L'histoire est envoûtante, nous l’avons dit, mais l'écriture l’est également. Le talent de l’auteure est au zénith dans sa manière de décrire tout aussi bien le contour, les sensations et sentiments des personnages, que les paysages et les ambiances, avec une richesse de vocabulaire consommée. Comme les fils invisibles d’un tissu, Kettly Mars mêle à son roman l’histoire, le merveilleux, le fantastique et le folklore. Son imagination semble sans limite : « ... Les Marinettes pye chèch. Ces esprits que l’ange Yvo a convoqués pour faire sa besogne diabolique. Nous faisons face à un syncrétisme démoniaque, Fifille. Il aurait pu faire appel aux membres des neuf ordres des démons... Mammon, Astaroth, Asmodée et toute la cohorte des séducteurs de la mort présidée par Satan. La théologie catholique en a recensé des dizaines et des centaines.
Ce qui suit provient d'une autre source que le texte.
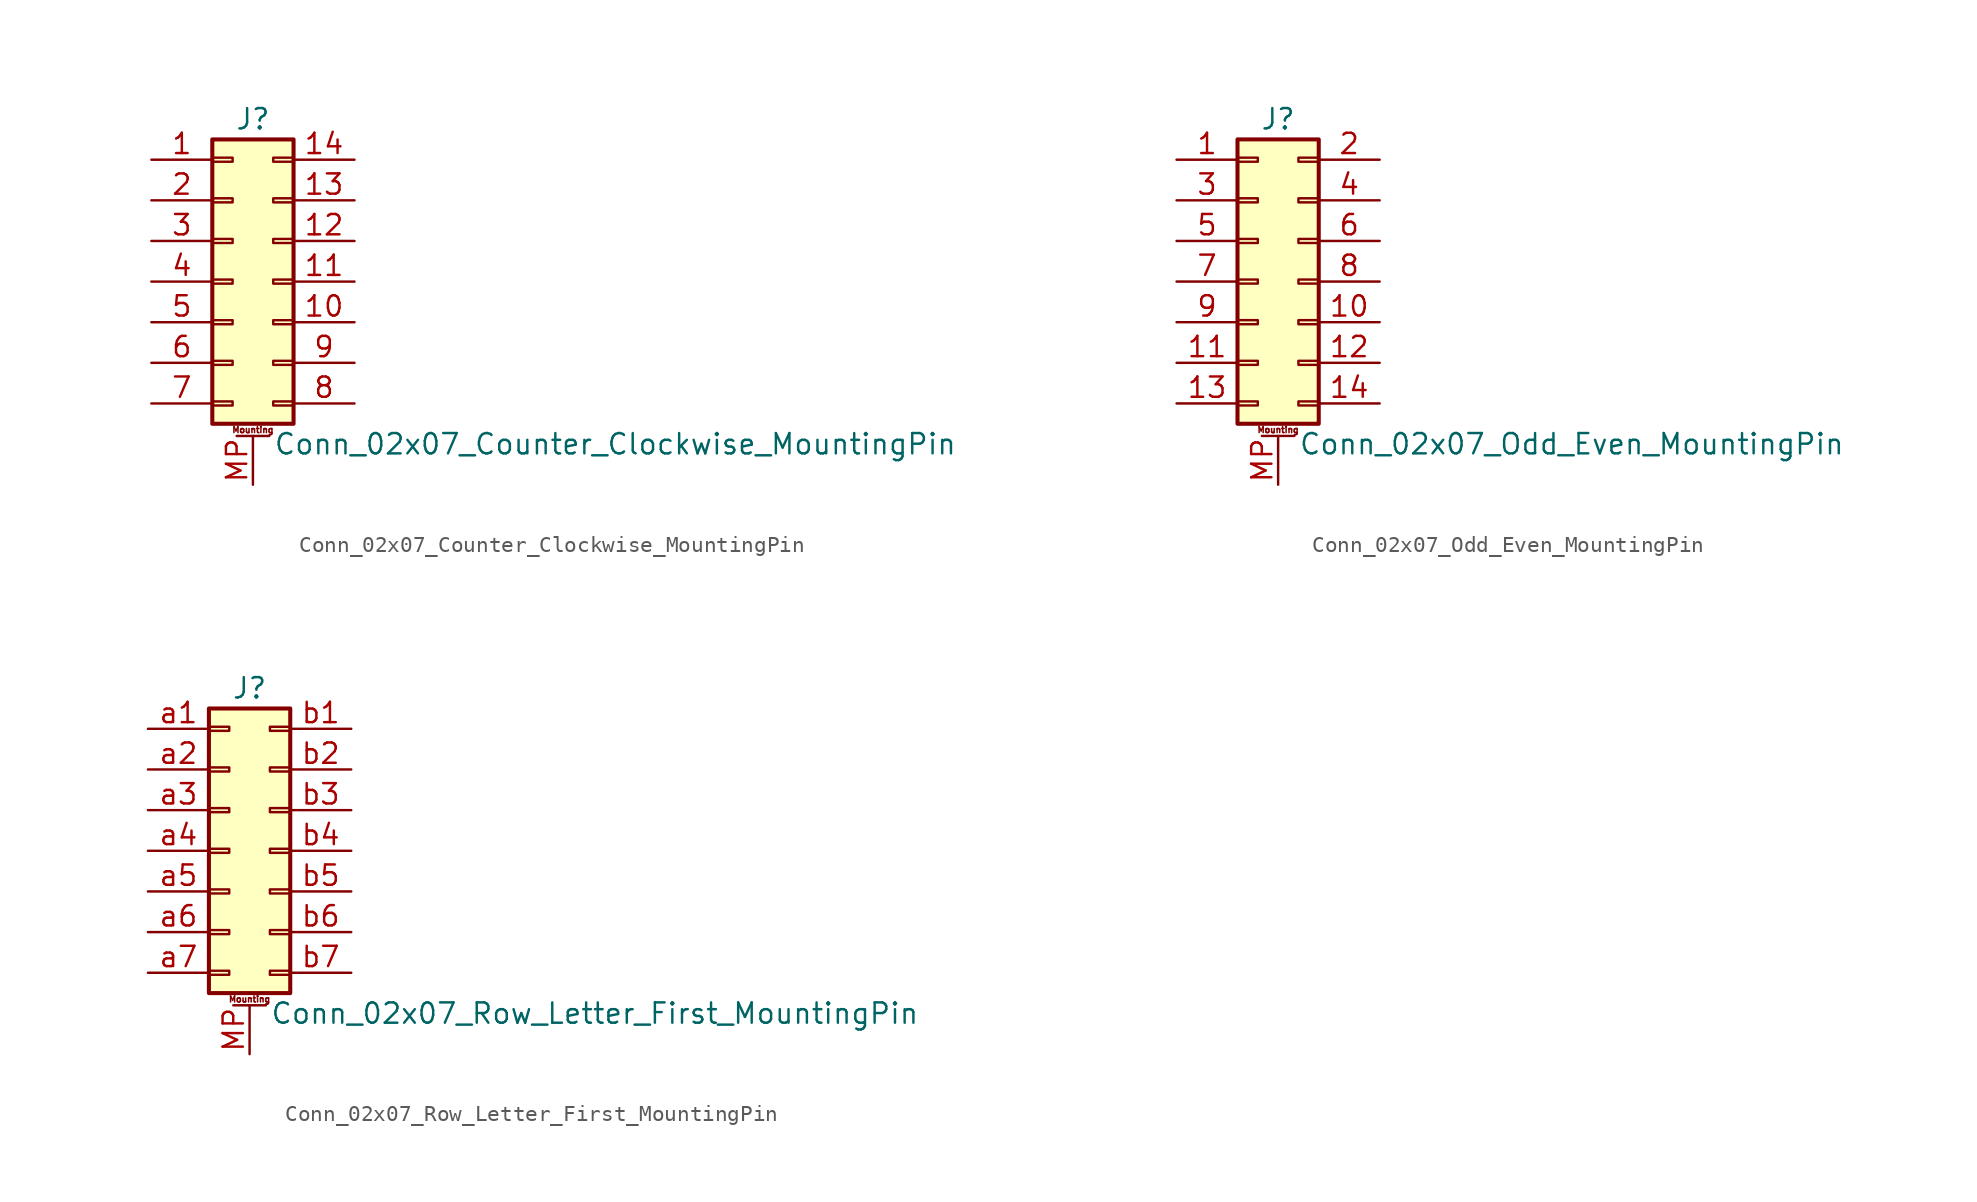
<source format=kicad_sym>
(kicad_symbol_lib
  (version 20211014)
  (generator kicad_symbol_editor)
  (symbol "Conn_02x07_Counter_Clockwise_MountingPin"
    (pin_names
      (offset 1.016) hide)
    (property "Reference" "J"
      (at 1.27 10.16 0)
      (effects (font (size 1.27 1.27))))
    (property "Value" "Conn_02x07_Counter_Clockwise_MountingPin"
      (at 2.54 -10.16 0)
      (effects (font (size 1.27 1.27)) (justify left)))
    (symbol "Conn_02x07_Counter_Clockwise_MountingPin_1_1"
      (rectangle (start -1.27 -7.493) (end 0 -7.747) (stroke (width 0.152) (type default) (color 0 0 0 0)) (fill (type none)))
      (rectangle (start -1.27 -4.953) (end 0 -5.207) (stroke (width 0.152) (type default) (color 0 0 0 0)) (fill (type none)))
      (rectangle (start -1.27 -2.413) (end 0 -2.667) (stroke (width 0.152) (type default) (color 0 0 0 0)) (fill (type none)))
      (rectangle (start -1.27 0.127) (end 0 -0.127) (stroke (width 0.152) (type default) (color 0 0 0 0)) (fill (type none)))
      (rectangle (start -1.27 2.667) (end 0 2.413) (stroke (width 0.152) (type default) (color 0 0 0 0)) (fill (type none)))
      (rectangle (start -1.27 5.207) (end 0 4.953) (stroke (width 0.152) (type default) (color 0 0 0 0)) (fill (type none)))
      (rectangle (start -1.27 7.747) (end 0 7.493) (stroke (width 0.152) (type default) (color 0 0 0 0)) (fill (type none)))
      (rectangle (start -1.27 8.89) (end 3.81 -8.89) (stroke (width 0.254) (type default) (color 0 0 0 0)) (fill (type background)))
      (polyline (pts (xy 0.254 -9.652) (xy 2.286 -9.652)) (stroke (width 0.152) (type default) (color 0 0 0 0)) (fill (type none)))
      (rectangle (start 3.81 -7.493) (end 2.54 -7.747) (stroke (width 0.152) (type default) (color 0 0 0 0)) (fill (type none)))
      (rectangle (start 3.81 -4.953) (end 2.54 -5.207) (stroke (width 0.152) (type default) (color 0 0 0 0)) (fill (type none)))
      (rectangle (start 3.81 -2.413) (end 2.54 -2.667) (stroke (width 0.152) (type default) (color 0 0 0 0)) (fill (type none)))
      (rectangle (start 3.81 0.127) (end 2.54 -0.127) (stroke (width 0.152) (type default) (color 0 0 0 0)) (fill (type none)))
      (rectangle (start 3.81 2.667) (end 2.54 2.413) (stroke (width 0.152) (type default) (color 0 0 0 0)) (fill (type none)))
      (rectangle (start 3.81 5.207) (end 2.54 4.953) (stroke (width 0.152) (type default) (color 0 0 0 0)) (fill (type none)))
      (rectangle (start 3.81 7.747) (end 2.54 7.493) (stroke (width 0.152) (type default) (color 0 0 0 0)) (fill (type none)))
      (text "Mounting" (at 1.27 -9.271 0) (effects (font (size 0.381 0.381))))
      (pin passive line (at -5.08 7.62 0) (length 3.81) (name "Pin_1" (effects (font (size 1.27 1.27)))) (number "1" (effects (font (size 1.27 1.27)))))
      (pin passive line (at 7.62 -2.54 180) (length 3.81) (name "Pin_10" (effects (font (size 1.27 1.27)))) (number "10" (effects (font (size 1.27 1.27)))))
      (pin passive line (at 7.62 0 180) (length 3.81) (name "Pin_11" (effects (font (size 1.27 1.27)))) (number "11" (effects (font (size 1.27 1.27)))))
      (pin passive line (at 7.62 2.54 180) (length 3.81) (name "Pin_12" (effects (font (size 1.27 1.27)))) (number "12" (effects (font (size 1.27 1.27)))))
      (pin passive line (at 7.62 5.08 180) (length 3.81) (name "Pin_13" (effects (font (size 1.27 1.27)))) (number "13" (effects (font (size 1.27 1.27)))))
      (pin passive line (at 7.62 7.62 180) (length 3.81) (name "Pin_14" (effects (font (size 1.27 1.27)))) (number "14" (effects (font (size 1.27 1.27)))))
      (pin passive line (at -5.08 5.08 0) (length 3.81) (name "Pin_2" (effects (font (size 1.27 1.27)))) (number "2" (effects (font (size 1.27 1.27)))))
      (pin passive line (at -5.08 2.54 0) (length 3.81) (name "Pin_3" (effects (font (size 1.27 1.27)))) (number "3" (effects (font (size 1.27 1.27)))))
      (pin passive line (at -5.08 0 0) (length 3.81) (name "Pin_4" (effects (font (size 1.27 1.27)))) (number "4" (effects (font (size 1.27 1.27)))))
      (pin passive line (at -5.08 -2.54 0) (length 3.81) (name "Pin_5" (effects (font (size 1.27 1.27)))) (number "5" (effects (font (size 1.27 1.27)))))
      (pin passive line (at -5.08 -5.08 0) (length 3.81) (name "Pin_6" (effects (font (size 1.27 1.27)))) (number "6" (effects (font (size 1.27 1.27)))))
      (pin passive line (at -5.08 -7.62 0) (length 3.81) (name "Pin_7" (effects (font (size 1.27 1.27)))) (number "7" (effects (font (size 1.27 1.27)))))
      (pin passive line (at 7.62 -7.62 180) (length 3.81) (name "Pin_8" (effects (font (size 1.27 1.27)))) (number "8" (effects (font (size 1.27 1.27)))))
      (pin passive line (at 7.62 -5.08 180) (length 3.81) (name "Pin_9" (effects (font (size 1.27 1.27)))) (number "9" (effects (font (size 1.27 1.27)))))
      (pin passive line (at 1.27 -12.7 90) (length 3.048) (name "MountPin" (effects (font (size 1.27 1.27)))) (number "MP" (effects (font (size 1.27 1.27)))))))
  (symbol "Conn_02x07_Odd_Even_MountingPin"
    (pin_names
      (offset 1.016) hide)
    (property "Reference" "J"
      (at 1.27 10.16 0)
      (effects (font (size 1.27 1.27))))
    (property "Value" "Conn_02x07_Odd_Even_MountingPin"
      (at 2.54 -10.16 0)
      (effects (font (size 1.27 1.27)) (justify left)))
    (symbol "Conn_02x07_Odd_Even_MountingPin_1_1"
      (rectangle (start -1.27 -7.493) (end 0 -7.747) (stroke (width 0.152) (type default) (color 0 0 0 0)) (fill (type none)))
      (rectangle (start -1.27 -4.953) (end 0 -5.207) (stroke (width 0.152) (type default) (color 0 0 0 0)) (fill (type none)))
      (rectangle (start -1.27 -2.413) (end 0 -2.667) (stroke (width 0.152) (type default) (color 0 0 0 0)) (fill (type none)))
      (rectangle (start -1.27 0.127) (end 0 -0.127) (stroke (width 0.152) (type default) (color 0 0 0 0)) (fill (type none)))
      (rectangle (start -1.27 2.667) (end 0 2.413) (stroke (width 0.152) (type default) (color 0 0 0 0)) (fill (type none)))
      (rectangle (start -1.27 5.207) (end 0 4.953) (stroke (width 0.152) (type default) (color 0 0 0 0)) (fill (type none)))
      (rectangle (start -1.27 7.747) (end 0 7.493) (stroke (width 0.152) (type default) (color 0 0 0 0)) (fill (type none)))
      (rectangle (start -1.27 8.89) (end 3.81 -8.89) (stroke (width 0.254) (type default) (color 0 0 0 0)) (fill (type background)))
      (polyline (pts (xy 0.254 -9.652) (xy 2.286 -9.652)) (stroke (width 0.152) (type default) (color 0 0 0 0)) (fill (type none)))
      (rectangle (start 3.81 -7.493) (end 2.54 -7.747) (stroke (width 0.152) (type default) (color 0 0 0 0)) (fill (type none)))
      (rectangle (start 3.81 -4.953) (end 2.54 -5.207) (stroke (width 0.152) (type default) (color 0 0 0 0)) (fill (type none)))
      (rectangle (start 3.81 -2.413) (end 2.54 -2.667) (stroke (width 0.152) (type default) (color 0 0 0 0)) (fill (type none)))
      (rectangle (start 3.81 0.127) (end 2.54 -0.127) (stroke (width 0.152) (type default) (color 0 0 0 0)) (fill (type none)))
      (rectangle (start 3.81 2.667) (end 2.54 2.413) (stroke (width 0.152) (type default) (color 0 0 0 0)) (fill (type none)))
      (rectangle (start 3.81 5.207) (end 2.54 4.953) (stroke (width 0.152) (type default) (color 0 0 0 0)) (fill (type none)))
      (rectangle (start 3.81 7.747) (end 2.54 7.493) (stroke (width 0.152) (type default) (color 0 0 0 0)) (fill (type none)))
      (text "Mounting" (at 1.27 -9.271 0) (effects (font (size 0.381 0.381))))
      (pin passive line (at -5.08 7.62 0) (length 3.81) (name "Pin_1" (effects (font (size 1.27 1.27)))) (number "1" (effects (font (size 1.27 1.27)))))
      (pin passive line (at 7.62 -2.54 180) (length 3.81) (name "Pin_10" (effects (font (size 1.27 1.27)))) (number "10" (effects (font (size 1.27 1.27)))))
      (pin passive line (at -5.08 -5.08 0) (length 3.81) (name "Pin_11" (effects (font (size 1.27 1.27)))) (number "11" (effects (font (size 1.27 1.27)))))
      (pin passive line (at 7.62 -5.08 180) (length 3.81) (name "Pin_12" (effects (font (size 1.27 1.27)))) (number "12" (effects (font (size 1.27 1.27)))))
      (pin passive line (at -5.08 -7.62 0) (length 3.81) (name "Pin_13" (effects (font (size 1.27 1.27)))) (number "13" (effects (font (size 1.27 1.27)))))
      (pin passive line (at 7.62 -7.62 180) (length 3.81) (name "Pin_14" (effects (font (size 1.27 1.27)))) (number "14" (effects (font (size 1.27 1.27)))))
      (pin passive line (at 7.62 7.62 180) (length 3.81) (name "Pin_2" (effects (font (size 1.27 1.27)))) (number "2" (effects (font (size 1.27 1.27)))))
      (pin passive line (at -5.08 5.08 0) (length 3.81) (name "Pin_3" (effects (font (size 1.27 1.27)))) (number "3" (effects (font (size 1.27 1.27)))))
      (pin passive line (at 7.62 5.08 180) (length 3.81) (name "Pin_4" (effects (font (size 1.27 1.27)))) (number "4" (effects (font (size 1.27 1.27)))))
      (pin passive line (at -5.08 2.54 0) (length 3.81) (name "Pin_5" (effects (font (size 1.27 1.27)))) (number "5" (effects (font (size 1.27 1.27)))))
      (pin passive line (at 7.62 2.54 180) (length 3.81) (name "Pin_6" (effects (font (size 1.27 1.27)))) (number "6" (effects (font (size 1.27 1.27)))))
      (pin passive line (at -5.08 0 0) (length 3.81) (name "Pin_7" (effects (font (size 1.27 1.27)))) (number "7" (effects (font (size 1.27 1.27)))))
      (pin passive line (at 7.62 0 180) (length 3.81) (name "Pin_8" (effects (font (size 1.27 1.27)))) (number "8" (effects (font (size 1.27 1.27)))))
      (pin passive line (at -5.08 -2.54 0) (length 3.81) (name "Pin_9" (effects (font (size 1.27 1.27)))) (number "9" (effects (font (size 1.27 1.27)))))
      (pin passive line (at 1.27 -12.7 90) (length 3.048) (name "MountPin" (effects (font (size 1.27 1.27)))) (number "MP" (effects (font (size 1.27 1.27)))))))
  (symbol "Conn_02x07_Row_Letter_First_MountingPin"
    (pin_names
      (offset 1.016) hide)
    (property "Reference" "J"
      (at 1.27 10.16 0)
      (effects (font (size 1.27 1.27))))
    (property "Value" "Conn_02x07_Row_Letter_First_MountingPin"
      (at 2.54 -10.16 0)
      (effects (font (size 1.27 1.27)) (justify left)))
    (symbol "Conn_02x07_Row_Letter_First_MountingPin_1_1"
      (rectangle (start -1.27 -7.493) (end 0 -7.747) (stroke (width 0.152) (type default) (color 0 0 0 0)) (fill (type none)))
      (rectangle (start -1.27 -4.953) (end 0 -5.207) (stroke (width 0.152) (type default) (color 0 0 0 0)) (fill (type none)))
      (rectangle (start -1.27 -2.413) (end 0 -2.667) (stroke (width 0.152) (type default) (color 0 0 0 0)) (fill (type none)))
      (rectangle (start -1.27 0.127) (end 0 -0.127) (stroke (width 0.152) (type default) (color 0 0 0 0)) (fill (type none)))
      (rectangle (start -1.27 2.667) (end 0 2.413) (stroke (width 0.152) (type default) (color 0 0 0 0)) (fill (type none)))
      (rectangle (start -1.27 5.207) (end 0 4.953) (stroke (width 0.152) (type default) (color 0 0 0 0)) (fill (type none)))
      (rectangle (start -1.27 7.747) (end 0 7.493) (stroke (width 0.152) (type default) (color 0 0 0 0)) (fill (type none)))
      (rectangle (start -1.27 8.89) (end 3.81 -8.89) (stroke (width 0.254) (type default) (color 0 0 0 0)) (fill (type background)))
      (polyline (pts (xy 0.254 -9.652) (xy 2.286 -9.652)) (stroke (width 0.152) (type default) (color 0 0 0 0)) (fill (type none)))
      (rectangle (start 3.81 -7.493) (end 2.54 -7.747) (stroke (width 0.152) (type default) (color 0 0 0 0)) (fill (type none)))
      (rectangle (start 3.81 -4.953) (end 2.54 -5.207) (stroke (width 0.152) (type default) (color 0 0 0 0)) (fill (type none)))
      (rectangle (start 3.81 -2.413) (end 2.54 -2.667) (stroke (width 0.152) (type default) (color 0 0 0 0)) (fill (type none)))
      (rectangle (start 3.81 0.127) (end 2.54 -0.127) (stroke (width 0.152) (type default) (color 0 0 0 0)) (fill (type none)))
      (rectangle (start 3.81 2.667) (end 2.54 2.413) (stroke (width 0.152) (type default) (color 0 0 0 0)) (fill (type none)))
      (rectangle (start 3.81 5.207) (end 2.54 4.953) (stroke (width 0.152) (type default) (color 0 0 0 0)) (fill (type none)))
      (rectangle (start 3.81 7.747) (end 2.54 7.493) (stroke (width 0.152) (type default) (color 0 0 0 0)) (fill (type none)))
      (text "Mounting" (at 1.27 -9.271 0) (effects (font (size 0.381 0.381))))
      (pin passive line (at 1.27 -12.7 90) (length 3.048) (name "MountPin" (effects (font (size 1.27 1.27)))) (number "MP" (effects (font (size 1.27 1.27)))))
      (pin passive line (at -5.08 7.62 0) (length 3.81) (name "Pin_a1" (effects (font (size 1.27 1.27)))) (number "a1" (effects (font (size 1.27 1.27)))))
      (pin passive line (at -5.08 5.08 0) (length 3.81) (name "Pin_a2" (effects (font (size 1.27 1.27)))) (number "a2" (effects (font (size 1.27 1.27)))))
      (pin passive line (at -5.08 2.54 0) (length 3.81) (name "Pin_a3" (effects (font (size 1.27 1.27)))) (number "a3" (effects (font (size 1.27 1.27)))))
      (pin passive line (at -5.08 0 0) (length 3.81) (name "Pin_a4" (effects (font (size 1.27 1.27)))) (number "a4" (effects (font (size 1.27 1.27)))))
      (pin passive line (at -5.08 -2.54 0) (length 3.81) (name "Pin_a5" (effects (font (size 1.27 1.27)))) (number "a5" (effects (font (size 1.27 1.27)))))
      (pin passive line (at -5.08 -5.08 0) (length 3.81) (name "Pin_a6" (effects (font (size 1.27 1.27)))) (number "a6" (effects (font (size 1.27 1.27)))))
      (pin passive line (at -5.08 -7.62 0) (length 3.81) (name "Pin_a7" (effects (font (size 1.27 1.27)))) (number "a7" (effects (font (size 1.27 1.27)))))
      (pin passive line (at 7.62 7.62 180) (length 3.81) (name "Pin_b1" (effects (font (size 1.27 1.27)))) (number "b1" (effects (font (size 1.27 1.27)))))
      (pin passive line (at 7.62 5.08 180) (length 3.81) (name "Pin_b2" (effects (font (size 1.27 1.27)))) (number "b2" (effects (font (size 1.27 1.27)))))
      (pin passive line (at 7.62 2.54 180) (length 3.81) (name "Pin_b3" (effects (font (size 1.27 1.27)))) (number "b3" (effects (font (size 1.27 1.27)))))
      (pin passive line (at 7.62 0 180) (length 3.81) (name "Pin_b4" (effects (font (size 1.27 1.27)))) (number "b4" (effects (font (size 1.27 1.27)))))
      (pin passive line (at 7.62 -2.54 180) (length 3.81) (name "Pin_b5" (effects (font (size 1.27 1.27)))) (number "b5" (effects (font (size 1.27 1.27)))))
      (pin passive line (at 7.62 -5.08 180) (length 3.81) (name "Pin_b6" (effects (font (size 1.27 1.27)))) (number "b6" (effects (font (size 1.27 1.27)))))
      (pin passive line (at 7.62 -7.62 180) (length 3.81) (name "Pin_b7" (effects (font (size 1.27 1.27)))) (number "b7" (effects (font (size 1.27 1.27))))))))
</source>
Non. Il a préféré puiser dans la partie obscure de notre propre culture, pour une prise plus efficace. »
Loin d’aborder le besoin religieux scientifiquement, l’auteure s’arrête à l’obsession qui travaille les caractères. Une obsession qui se termine toujours mal pour eux, pris dans cette glue des malheurs et des échecs. Les tendances morbides de notre société se reflètent dans la mort qui frappe l’un après l’autre les protagonistes du roman. On retourne au tropisme culturel des « Dix hommes noirs » d’Etzer Vilaire, suivi par le « Nous mourrons tous » de Délira de Jacques Roumain dans Gouverneurs de la rosée. La conscience mystique n’est pas une fausse conscience, car elle traverse toutes les classes sociales à la recherche d’une réponse à cette question fondamentale du « pourquoi nous existons ». Toutefois la dynamique des relations sociales qui émergent de cette forme de conscience pose problèmes pour l’établissement de la confiance, facteur premier dans une société. En effet, c’est à partir de la confiance qu’on peut arriver à établir des lois, créer un État de droit et enfin la démocratie. Le roman rentre dans ce que Julien Freund nomme « une conception non rationnelle de la vie »[1].
Loin de la vulgarité nihiliste, la perspective de la survie est indiquée par l’auteure pour ne pas risquer la perte de l’âme. L’ange du patriarche de Kettly Mars. Paris pris. Paris gagné.
Leslie Pean
[1] Julien Freund, Utopie et violence, Paris, M. Rivière, coll. « Études sur le devenir social », n˚ 7, 1978, p. 54.